No dia 27 de julho de 2018 embarquei para as terras indianas, na cidade Bharuch, no estado do Gujarati.
Índia sempre foi uma opção para mim, além de aprender inglês, um pouco de hindi e gujarat e até pasmem, espanhol, realizei o sonho de ver a neve, de ir a um deserto e apreciar (talvez nem tanto) um verão de mais de 40 °C.
Visitei os mais variados tipos de templos, de diversas religiões, descobri que todos os meses acontece um festival, e isso me fez dançar músicas de roda durante 9 noites no Navratri e pular até não poder mais no Festival Holi. Me passei por indiana em seus kurtas, chanyia cholis e sarees e questionei como usam roupas tão cumpridas naquele calor. Dancei garba, kathak, coreografias de bollywood e até hip hop. Conheci elefantes, macacos, camelos, búfalos, tive contato com cavalos, vacas (muitas vacas), bezerros, porcos e tantos outros animais. Passei a comer com a mão. Aprendi a andar de rickshaw sozinha, explorei as ruas de Délhi sendo carregada em uma bicicleta, me aventurei pelas ruas de moto sem usar capacete e aprendi que para atravessar a rua no trânsito maluco eu só preciso levantar a mão.
Fui a casamentos hindus e muçulmanos. Aprendi sobre limites, respeitos e tradições. A fé que move povos, nem sempre é pela cega visão sobre mitos, mas sim pela essência da palavra, sobre o olhar e as ações bondosas.

════════

APLIQUE A LEITURA -
1/ Resuma o relato em três frases.
2/ Atualize o trecho do relato que vai de "Visitei os mais" até "levantar a mão.", trocando "rickshaw" por "riquixá".

MATERIAL FORNECIDO -

════════

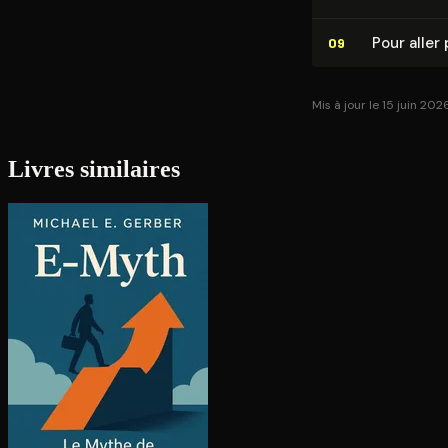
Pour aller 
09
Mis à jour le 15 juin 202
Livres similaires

════════

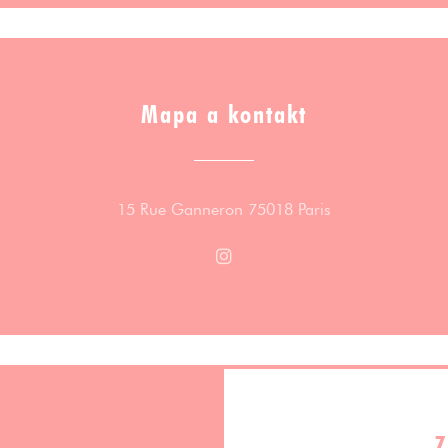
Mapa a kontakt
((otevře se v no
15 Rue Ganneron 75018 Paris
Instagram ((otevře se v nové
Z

════════

RESPOSTAS -
1/ O relato conta uma viagem à Índia iniciada em 27 de julho de 2018, rumo à cidade de Bharuch, no estado do Gujarati. Durante a estadia houve visitas a templos de várias religiões, festivais como o Navratri e o Holi, danças, contato com muitos animais e novos costumes, como comer com a mão. Houve também idas a casamentos hindus e muçulmanos e o aprendizado sobre limites, respeitos e tradições.

2/
Visitei os mais variados tipos de templos, de diversas religiões, descobri que todos os meses acontece um festival, e isso me fez dançar músicas de roda durante 9 noites no Navratri e pular até não poder mais no Festival Holi. Me passei por indiana em seus kurtas, chanyia cholis e sarees e questionei como usam roupas tão cumpridas naquele calor. Dancei garba, kathak, coreografias de bollywood e até hip hop. Conheci elefantes, macacos, camelos, búfalos, tive contato com cavalos, vacas (muitas vacas), bezerros, porcos e tantos outros animais. Passei a comer com a mão. Aprendi a andar de riquixá sozinha, explorei as ruas de Délhi sendo carregada em uma bicicleta, me aventurei pelas ruas de moto sem usar capacete e aprendi que para atravessar a rua no trânsito maluco eu só preciso levantar a mão.